#### PROMPT
Copy exactly the run of lines that begins at the line with "Gaspin(1997)" and ends at the final line of the entries.

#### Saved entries

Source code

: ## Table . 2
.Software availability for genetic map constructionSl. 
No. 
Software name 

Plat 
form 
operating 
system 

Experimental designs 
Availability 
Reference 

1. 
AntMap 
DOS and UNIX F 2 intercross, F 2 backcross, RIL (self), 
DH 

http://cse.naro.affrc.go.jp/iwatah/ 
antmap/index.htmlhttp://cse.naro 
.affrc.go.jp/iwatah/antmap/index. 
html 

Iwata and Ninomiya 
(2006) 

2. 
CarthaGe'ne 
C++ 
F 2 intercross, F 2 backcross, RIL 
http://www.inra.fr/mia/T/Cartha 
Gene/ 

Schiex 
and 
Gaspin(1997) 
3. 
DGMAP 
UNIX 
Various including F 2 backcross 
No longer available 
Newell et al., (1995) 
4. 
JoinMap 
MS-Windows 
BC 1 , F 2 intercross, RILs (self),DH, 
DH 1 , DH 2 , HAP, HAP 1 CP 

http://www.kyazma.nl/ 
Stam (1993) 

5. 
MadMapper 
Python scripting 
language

#### ANSWER FOR THIS EXERCISE
Gaspin(1997) 
3. 
DGMAP 
UNIX 
Various including F 2 backcross 
No longer available 
Newell et al., (1995) 
4. 
JoinMap 
MS-Windows 
BC 1 , F 2 intercross, RILs (self),DH, 
DH 1 , DH 2 , HAP, HAP 1 CP 

http://www.kyazma.nl/ 
Stam (1993) 

5. 
MadMapper 
Python scripting 
language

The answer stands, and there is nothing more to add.